# Empire Comfort Vail 26



## eschills (Jan 10, 2010)

I run a pellet stove in the lower level of my raised ranch. I have to still use my oil heat to keep upstairs as warm as I like. I am thinking about an Empire Comfort Vail 26 vent free propane fireplace for upstairs. I have propane line on the other side of the wall for my oven, so install would be very easy. Any feedback on this unit?


----------



## DAKSY (Jan 11, 2010)

eschills said:
			
		

> I run a pellet stove in the lower level of my raised ranch. I have to still use my oil heat to keep upstairs as warm as I like. I am thinking about an Empire Comfort Vail 26 vent free propane fireplace for upstairs. I have propane line on the other side of the wall for my oven, so install would be very easy. Any feedback on this unit?
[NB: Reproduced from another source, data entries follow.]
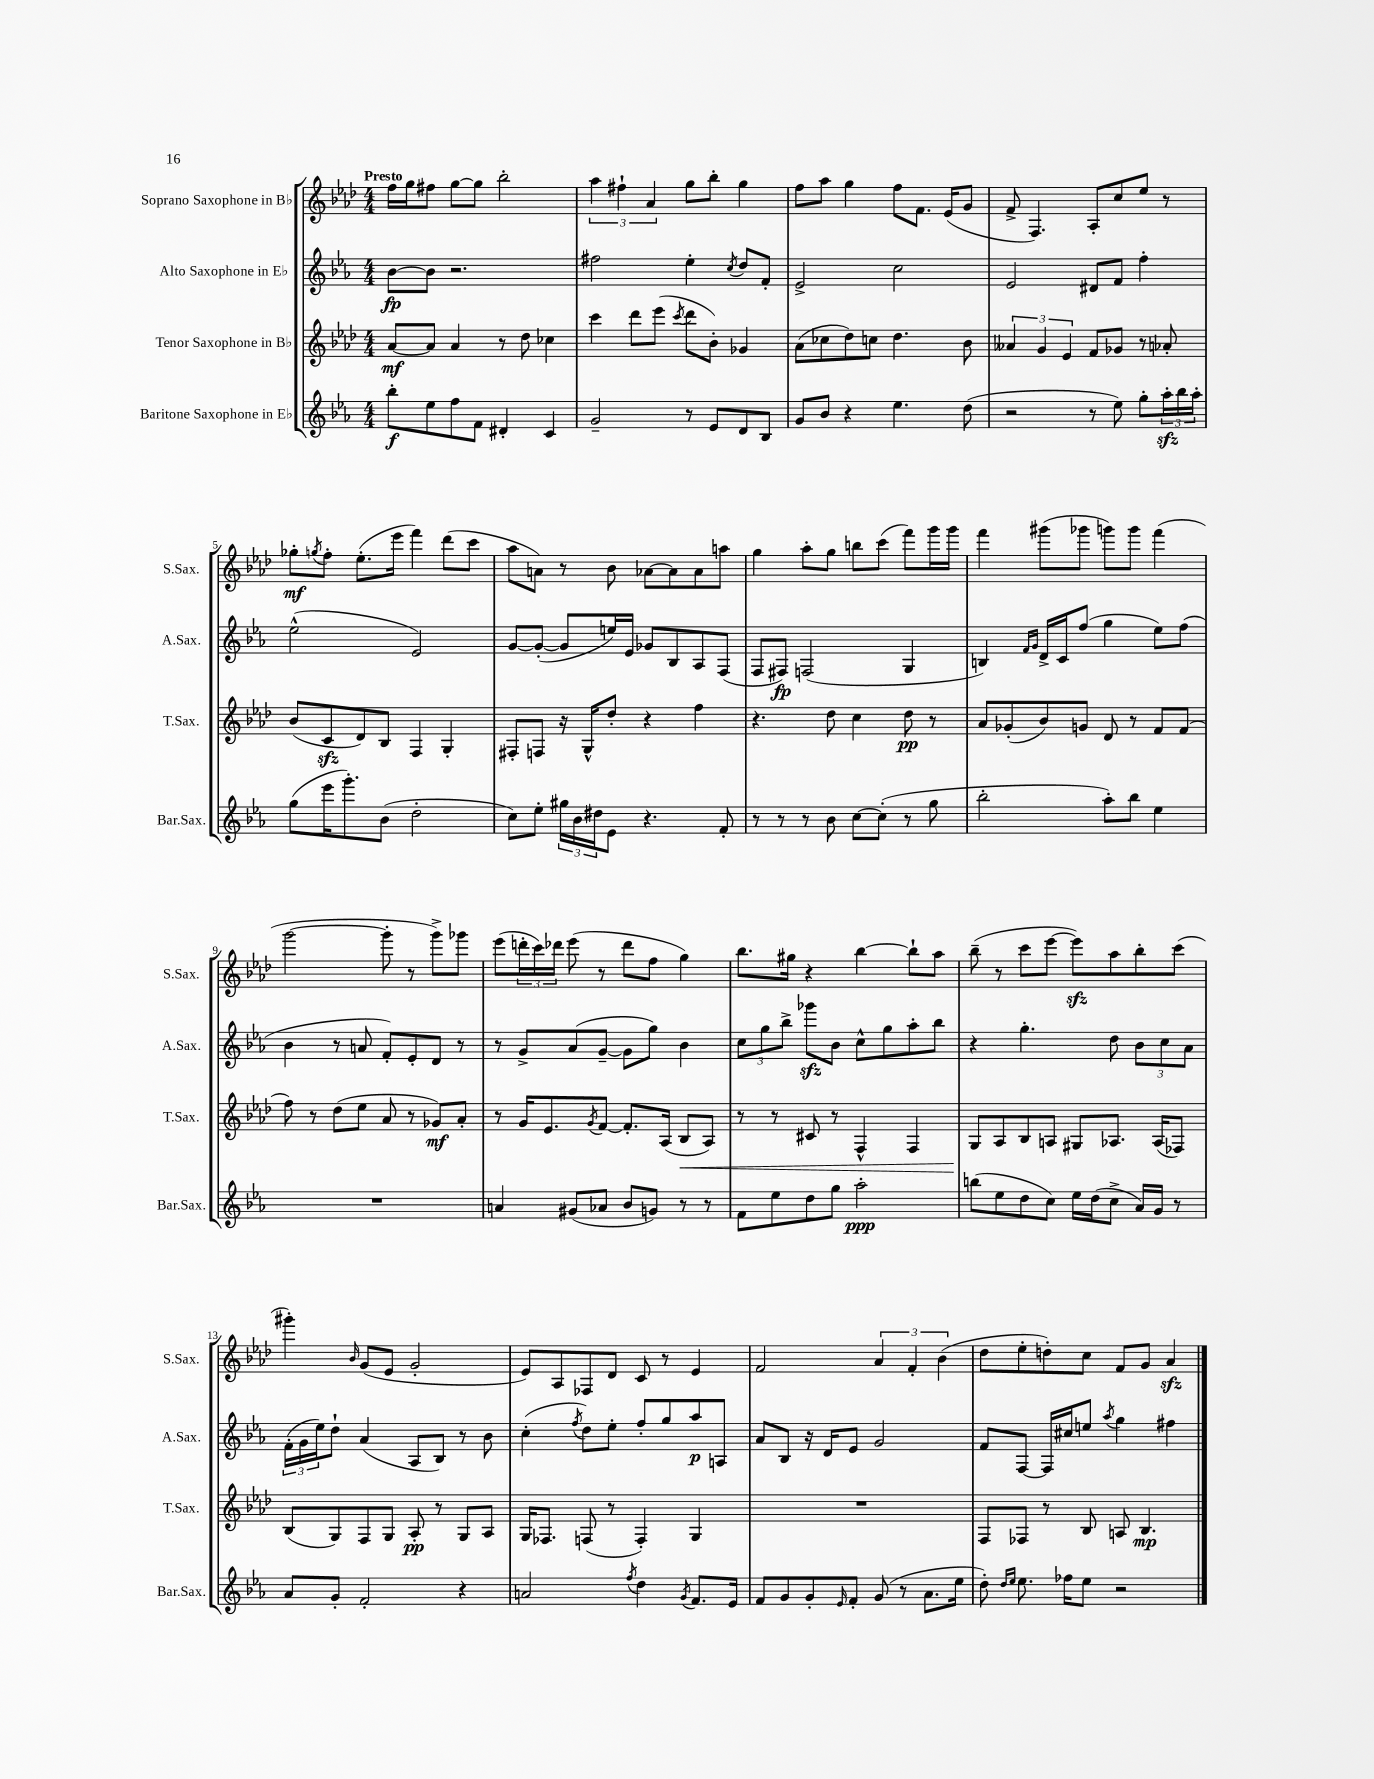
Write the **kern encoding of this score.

**kern	**kern	**kern	**kern
*staff4	*staff3	*staff2	*staff1
*clefG2	*clefG2	*clefG2	*clefG2
*k[b-e-a-]	*k[b-e-a-d-]	*k[b-e-a-]	*k[b-e-a-d-]
*M4/4	*M4/4	*M4/4	*M4/4
8bb-'\L	[8a-/L	[8b-\L	16ff\LL
.	.	.	16gg\J
8ee-\	8a-/]J	8b-\]J	8ff#\J
8ff\	4a-/	2.r	[8gg\L
8f\J	.	.	8gg\]J
4d#'/	8r	.	2bb-'\
.	8dd-\	.	.
4c/	4cc-\	.	.
=	=	=	=
2g~/	4ccc\	2ff#\	6aa-\
.	.	.	6ff#`\
.	8ddd-\L	.	.
.	.	.	6a-/
.	(8eee-\J	.	.
.	8qccc/	.	.
8r	8ddd-\L	4ee-'\	8gg\L
8e-/L	8b-'\J)	.	8bb-'\J
.	.	8qcc/	.
8d/	4g-/	8dd/L	4gg\
8B-/J	.	8f'/J	.
=	=	=	=
8g/L	(8a-\L	2e-^/	8ff\L
8b-/J	8cc-\	.	8aa-\J
4r	8dd-\)	.	4gg\
.	8cc\J	.	.
4.ee-\	4.dd-\	2cc\	8ff\L
.	.	.	8.f\J
.	.	.	(16e-/LK
(8dd\	8b-\	.	8g/J
=	=	=	=
2r	6a--/	2e-/	8f^/
.	.	.	4.F/)
.	6g/	.	.
.	6e-/	.	.
8r	8f/L	8d#/L	8A-'/L
8ee-\)	8g-/J	8f/J	8cc/
8gg'\L	8r	4ff'\	8ee-/J
24aa-'\L	8a-'/	.	8r
24bb-\	.	.	.
24aa-'\JJ	.	.	.
=	=	=	=
(8gg\L	(8b-/L	(2ee-^^\	8gg-'\L
.	.	.	8qgg/
16eee-\K	8c/	.	8ff'\J
8.ggg'\)	.	.	.
.	8d-/)	.	(8.ee-'\L
(8b-\J	8B-/J	.	.
.	.	.	16eee-\Jk
2dd'\	4F/	2e-/)	4fff\)
.	4G'/	.	(8ddd-\L
.	.	.	8ccc\J
=	=	=	=
8cc\L)	8F#'/L	[8g/L	8aa-\L
8ee-'\J	8F/J	(8g'/_J	8a\J)
24gg#\LL	16r	8g/]L	8r
24b-\	.	.	.
.	16G^^/LK	.	.
24dd#\J	.	.	.
8e-\J	8dd-'/J	16ee/L)	8b-\
.	.	16e-/JJ	.
4.r	4r	8g-/L	[8a-\L
.	.	8B-/	8a-\]
.	4ff\	8A-/	8a-\
8f'/	.	(8F/J	8aa\J
=	=	=	=
8r	4.r	8F/L	4gg\
8r	.	8F#/J)	.
8r	.	(2F/	8aa-'\L
8b-\	8dd-\	.	8gg\J
[8cc\L	4cc\	.	8bb\L
(8cc'\]J	.	.	(8ccc\J
8r	8dd-\	4G/	8fff\L)
8gg\	8r	.	16ggg\L
.	.	.	16ggg\JJ
=	=	=	=
2bb-'\	8a-/L	4B/)	4fff\
.	(8g-'/	.	.
.	.	16qqf/LL	.
.	.	16qqg/JJ	.
.	8b-/)	16d^/LL	(8ggg#\L
.	.	16c/J	.
.	8g/J	(8ff/J	8ggg-\J
8aa-'\L)	8d-/	4gg\	8ggg\L)
8bb-\J	8r	.	8ggg\J
4ee-\	8f/L	8ee-\L)	(4fff\
.	(8f/J	(8ff\J	.
=	=	=	=
1r	8ff\)	4b-\	[2ggg\
.	8r	.	.
.	(8dd-\L	8r	.
.	8ee-\J	8a/	.
.	8a-/	8f'/L)	8ggg'\]
.	8r	8e-'/	8r
.	8g-/L)	8d/J	8ggg^\L)
.	8a-'/J	8r	8ggg-\J
=	=	=	=
4a/	8r	8r	(8eee-\L
.	16g/LK	8g^/L	24ddd'\L
.	.	.	24ccc\)
.	8.e-/	.	.
.	.	.	24ddd-\JJ
(8g#/L	.	(8a-/	(8eee-\
.	8qg/	.	.
8a-/J	[8f/J	[8g~/J	8r
8b-/L	8.f'/]L	8g\]L	8ddd-\L
8g/J)	.	8gg\J)	8ff\J
.	(16A-/Jk	.	.
8r	8B-/L	4b-\	4gg\)
8r	8A-/J)	.	.
=	=	=	=
8f\L	8r	12cc\L	8.bb-\L
.	.	12gg\	.
8ee-\	8r	.	.
.	.	12bb-^\J	.
.	.	.	16gg#\Jk
8dd\	8c#/	8ggg-\L	4r
8gg\J	8r	8b-\J	.
2aa-'\	4F^^/	8cc^^\L	[4bb-\
.	.	8gg\	.
.	4F/	8aa-'\	8bb-`\]L
.	.	8bb-\J	8aa-\J
=	=	=	=
(8bb\L	8G/L	4r	(8bb-~\
8ee-\	8A-/	.	8r
8dd\	8B-/	4.gg'\	8ccc\L
8cc\J)	8A/J	.	[8eee-\J
16ee-\LL	8G#/L	.	8eee-\]L)
(16dd\J	.	.	.
8cc^\J	8.A-/J	8dd\	8aa-\
16a-/LL)	.	12b-\L	8bb-'\
16g/JJ	(16A-/LK	.	.
.	.	12cc\	.
8r	8F-/J)	.	(8ccc\J
.	.	12a-\J	.
=	=	=	=
8a-/L	(8B-/L	(24f'\LL	4ggg#'\)
.	.	24g\	.
.	.	24ee-\J)	.
8g'/J	8G/)	8dd`\J	.
.	.	.	16qqb-/
2f'/	8F/	(4a-/	(8g/L
.	8G/J	.	8e-/J
.	8A-'/	8A-/L	2g'/
.	8r	8B-/J)	.
4r	8G/L	8r	.
.	8A-/J	8b-\	.
=	=	=	=
2a/	16G/LK	(4cc'\	8e-/L)
.	8.F-/J	.	.
.	.	.	8A-/
.	.	8qff/	.
.	(8F/	8dd\L)	8F-/
.	8r	8ee-'\J	8d-/J
8qff/	.	.	.
4dd\	4F'/)	8ff'/L	8c/
.	.	8gg/	8r
8qg/	.	.	.
8.f/L	4G/	8aa-/	4e-/
.	.	8A/J	.
16e-/Jk	.	.	.
=	=	=	=
8f/L	1r	8a-/L	2f/
8g/	.	8B-/J	.
8g'/	.	16r	.
.	.	16d/LK	.
16qqe-/	.	.	.
8f'/J	.	8e-/J	.
(8g/	.	2g/	6a-/
8r	.	.	.
.	.	.	6f'/
8.a-\L	.	.	.
.	.	.	(6b-\
16ee-\Jk	.	.	.
=	=	=	=
8dd'\)	8F/L	8f/L	8dd-\L
16qqdd/LL	.	.	.
16qqee-/JJ	.	.	.
8.ee-\	8F-/J	[8F/J	8ee-'\
.	8r	16F/]LL	8dd'\)
16ff-\LK	.	16cc#/J	.
8ee-\J	8B-/	8ee/J	8cc\J
.	.	8qaa-/	.
2r	8A/	4gg\	8f/L
.	4.B-/	.	8g/J
.	.	4ff#\	4a-/
==	==	==	==
*-	*-	*-	*-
If you want positive feedback on house-vented gas burning units (aka vent-free),
you probably won't get too much of it here.
They are efficient - about 99% - & that's the ONLY good thing I can say about them.
They will put a gallon of water vapor into your home, for every gallon of propane they burn.
They will burn EVERYTHING that floats in the air in your home as well.
Dust, dog hair, cat dander, aerosol sprays, You name it. If it floats & is combustible, 
a house-vented unit WILL burn it. That's where most of the unpleasant smells that
these units give off come from.
They also put what the manufacture specifies as "an acceptable amount of carbon monoxide"
into your home.
How much do YOU consider acceptable?


----------



## jtp10181 (Jan 11, 2010)

Can't really add any to that, DAKSY pretty much summed up vent-free units.


----------